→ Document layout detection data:
§

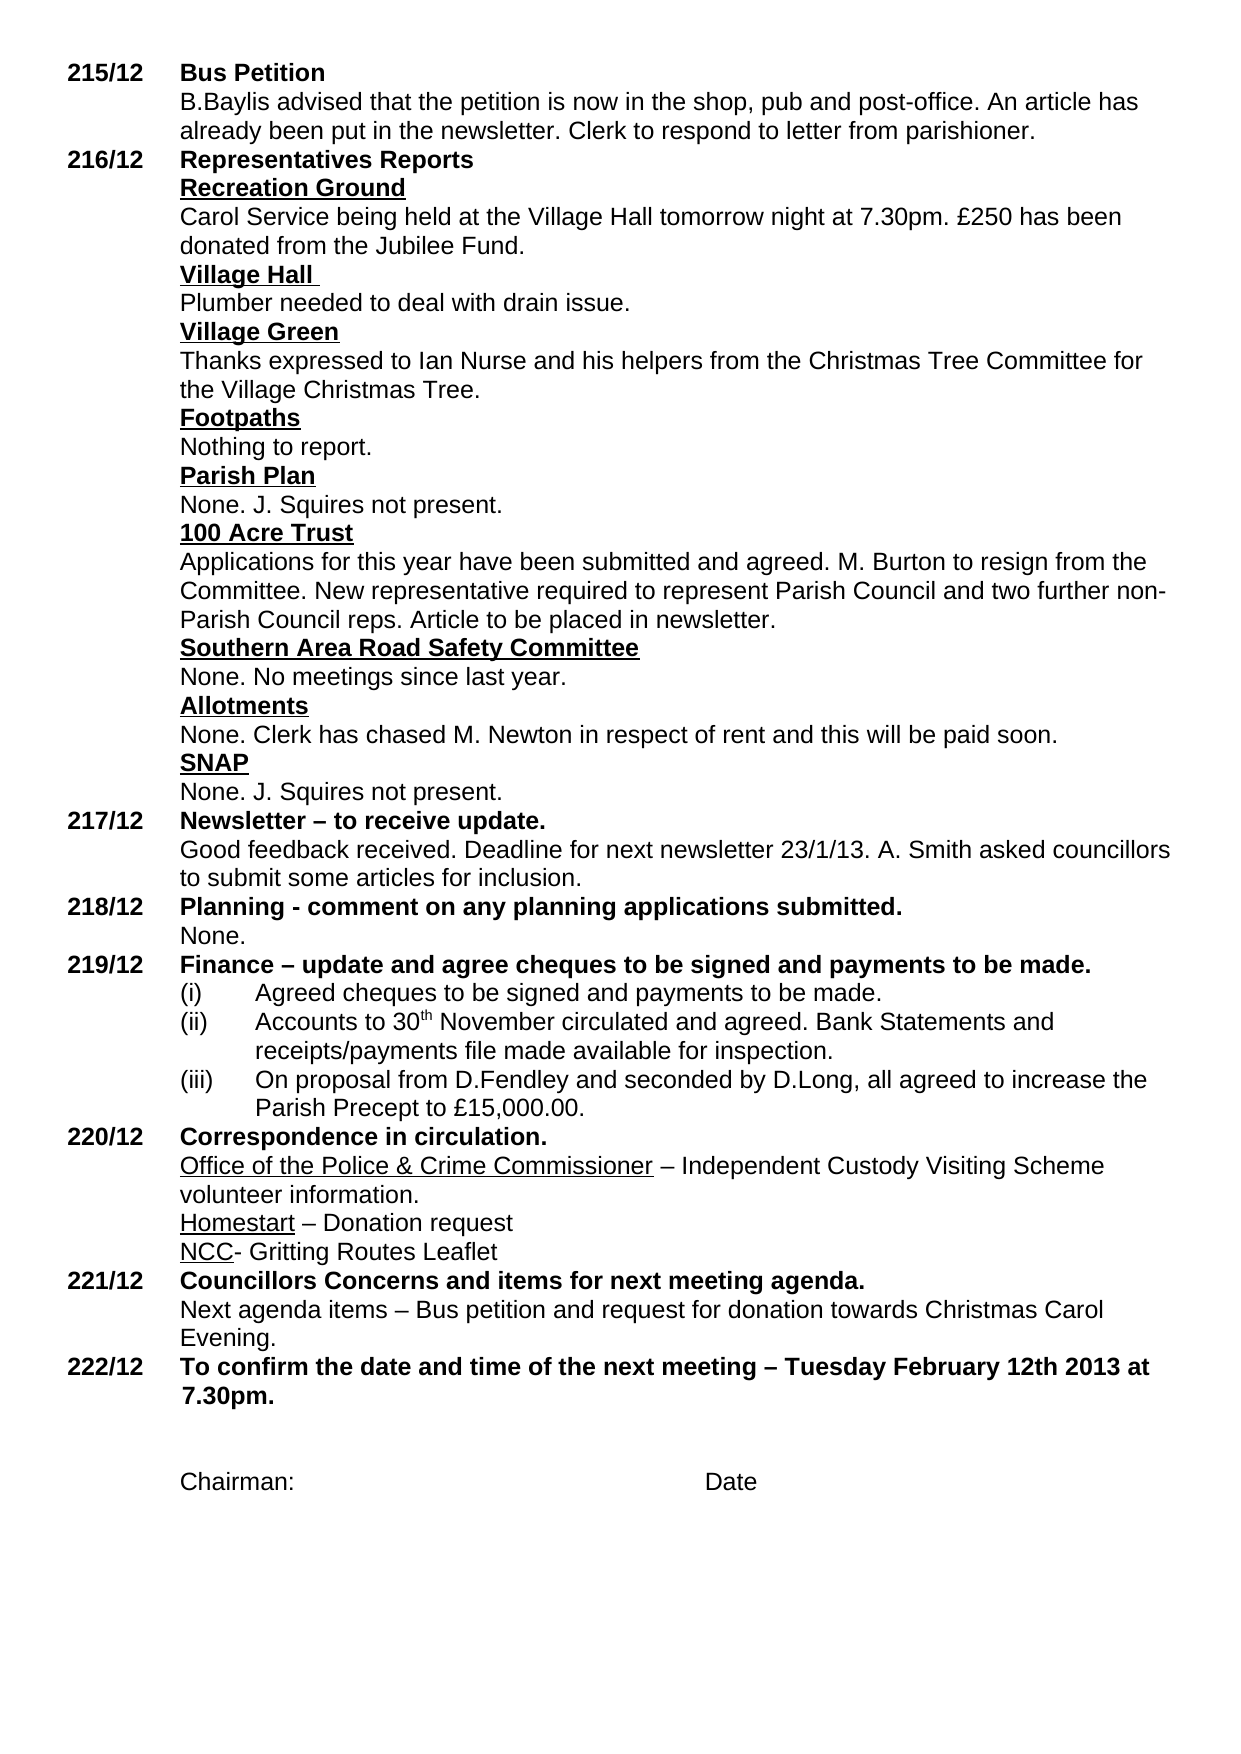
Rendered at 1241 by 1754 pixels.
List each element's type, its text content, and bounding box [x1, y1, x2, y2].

text B.Baylis advised that the petition is now in the shop, pub and post-office. An article has already been put in the newsletter. Clerk to respond to letter from parishioner. [179, 87, 1181, 144]
list On proposal from D.Fendley and seconded by D.Long, all agreed to increase the Parish Precept to £15,000.00. [180, 1064, 1181, 1122]
text 100 Acre Trust [142, 518, 1181, 547]
list Councillors Concerns and items for next meeting agenda. [67, 1266, 1181, 1294]
list Representatives Reports [67, 144, 1181, 173]
text Next agenda items – Bus petition and request for donation towards Christmas Carol Evening. [179, 1294, 1181, 1352]
text Southern Area Road Safety Committee [142, 633, 1181, 662]
list Correspondence in circulation. [67, 1122, 1181, 1151]
text Village Hall [142, 259, 1181, 288]
text Village Green [142, 317, 1181, 346]
text Office of the Police & Crime Commissioner – Independent Custody Visiting Scheme volunteer information. [179, 1151, 1181, 1208]
text None. J. Squires not present. [179, 777, 1181, 806]
text Thanks expressed to Ian Nurse and his helpers from the Christmas Tree Committee for the Village Christmas Tree. [179, 346, 1181, 403]
list Bus Petition [67, 58, 1181, 87]
text Parish Plan [142, 461, 1181, 489]
text Allotments [142, 691, 1181, 719]
text SNAP [142, 748, 1181, 777]
text Carol Service being held at the Village Hall tomorrow night at 7.30pm. £250 has been donated from the Jubilee Fund. [179, 202, 1181, 259]
list Finance – update and agree cheques to be signed and payments to be made. [67, 949, 1181, 978]
text None. J. Squires not present. [179, 489, 1181, 518]
list Agreed cheques to be signed and payments to be made. [180, 978, 1181, 1007]
text Chairman: Date [104, 1467, 1181, 1496]
text Footpaths [142, 403, 1181, 432]
text Nothing to report. [142, 432, 1181, 461]
list Accounts to 30th November circulated and agreed. Bank Statements and receipts/payments file made available for inspection. [180, 1007, 1181, 1064]
text Good feedback received. Deadline for next newsletter 23/1/13. A. Smith asked councillors to submit some articles for inclusion. [179, 834, 1181, 892]
text Homestart – Donation request [179, 1208, 1181, 1237]
text Recreation Ground [142, 173, 1181, 202]
text Applications for this year have been submitted and agreed. M. Burton to resign from the Committee. New representative required to represent Parish Council and two further non-Parish Council reps. Article to be placed in newsletter. [179, 547, 1181, 633]
text None. Clerk has chased M. Newton in respect of rent and this will be paid soon. [142, 719, 1181, 748]
text Plumber needed to deal with drain issue. [142, 288, 1181, 317]
text None. [179, 921, 1181, 949]
list Planning - comment on any planning applications submitted. [67, 892, 1181, 921]
text 7.30pm. [133, 1381, 1181, 1409]
text NCC- Gritting Routes Leaflet [179, 1237, 1181, 1266]
text None. No meetings since last year. [142, 662, 1181, 691]
list Newsletter – to receive update. [67, 806, 1181, 834]
list To confirm the date and time of the next meeting – Tuesday February 12th 2013 at [67, 1352, 1181, 1381]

§

→ What to do: Output all of the data above exactly; no pictures should appear.

→ Written response:
Rendered at 1241 by 1754 pixels.
List each element's type, its text content, and bounding box [x1, y1, x2, y2].

text B.Baylis advised that the petition is now in the shop, pub and post-office. An article has already been put in the newsletter. Clerk to respond to letter from parishioner. [179, 87, 1181, 144]
list On proposal from D.Fendley and seconded by D.Long, all agreed to increase the Parish Precept to £15,000.00. [180, 1064, 1181, 1122]
text 100 Acre Trust [142, 518, 1181, 547]
list Councillors Concerns and items for next meeting agenda. [67, 1266, 1181, 1294]
list Representatives Reports [67, 144, 1181, 173]
text Next agenda items – Bus petition and request for donation towards Christmas Carol Evening. [179, 1294, 1181, 1352]
text Southern Area Road Safety Committee [142, 633, 1181, 662]
list Correspondence in circulation. [67, 1122, 1181, 1151]
text Village Hall [142, 259, 1181, 288]
text Village Green [142, 317, 1181, 346]
text Office of the Police & Crime Commissioner – Independent Custody Visiting Scheme volunteer information. [179, 1151, 1181, 1208]
text None. J. Squires not present. [179, 777, 1181, 806]
text Thanks expressed to Ian Nurse and his helpers from the Christmas Tree Committee for the Village Christmas Tree. [179, 346, 1181, 403]
list Bus Petition [67, 58, 1181, 87]
text Parish Plan [142, 461, 1181, 489]
text Allotments [142, 691, 1181, 719]
text SNAP [142, 748, 1181, 777]
text Carol Service being held at the Village Hall tomorrow night at 7.30pm. £250 has been donated from the Jubilee Fund. [179, 202, 1181, 259]
list Finance – update and agree cheques to be signed and payments to be made. [67, 949, 1181, 978]
text None. J. Squires not present. [179, 489, 1181, 518]
list Agreed cheques to be signed and payments to be made. [180, 978, 1181, 1007]
text Chairman: Date [104, 1467, 1181, 1496]
text Footpaths [142, 403, 1181, 432]
text Nothing to report. [142, 432, 1181, 461]
list Accounts to 30th November circulated and agreed. Bank Statements and receipts/payments file made available for inspection. [180, 1007, 1181, 1064]
text Good feedback received. Deadline for next newsletter 23/1/13. A. Smith asked councillors to submit some articles for inclusion. [179, 834, 1181, 892]
text Homestart – Donation request [179, 1208, 1181, 1237]
text Recreation Ground [142, 173, 1181, 202]
text Applications for this year have been submitted and agreed. M. Burton to resign from the Committee. New representative required to represent Parish Council and two further non-Parish Council reps. Article to be placed in newsletter. [179, 547, 1181, 633]
text None. Clerk has chased M. Newton in respect of rent and this will be paid soon. [142, 719, 1181, 748]
text Plumber needed to deal with drain issue. [142, 288, 1181, 317]
text None. [179, 921, 1181, 949]
list Planning - comment on any planning applications submitted. [67, 892, 1181, 921]
text 7.30pm. [133, 1381, 1181, 1409]
text NCC- Gritting Routes Leaflet [179, 1237, 1181, 1266]
text None. No meetings since last year. [142, 662, 1181, 691]
list Newsletter – to receive update. [67, 806, 1181, 834]
list To confirm the date and time of the next meeting – Tuesday February 12th 2013 at [67, 1352, 1181, 1381]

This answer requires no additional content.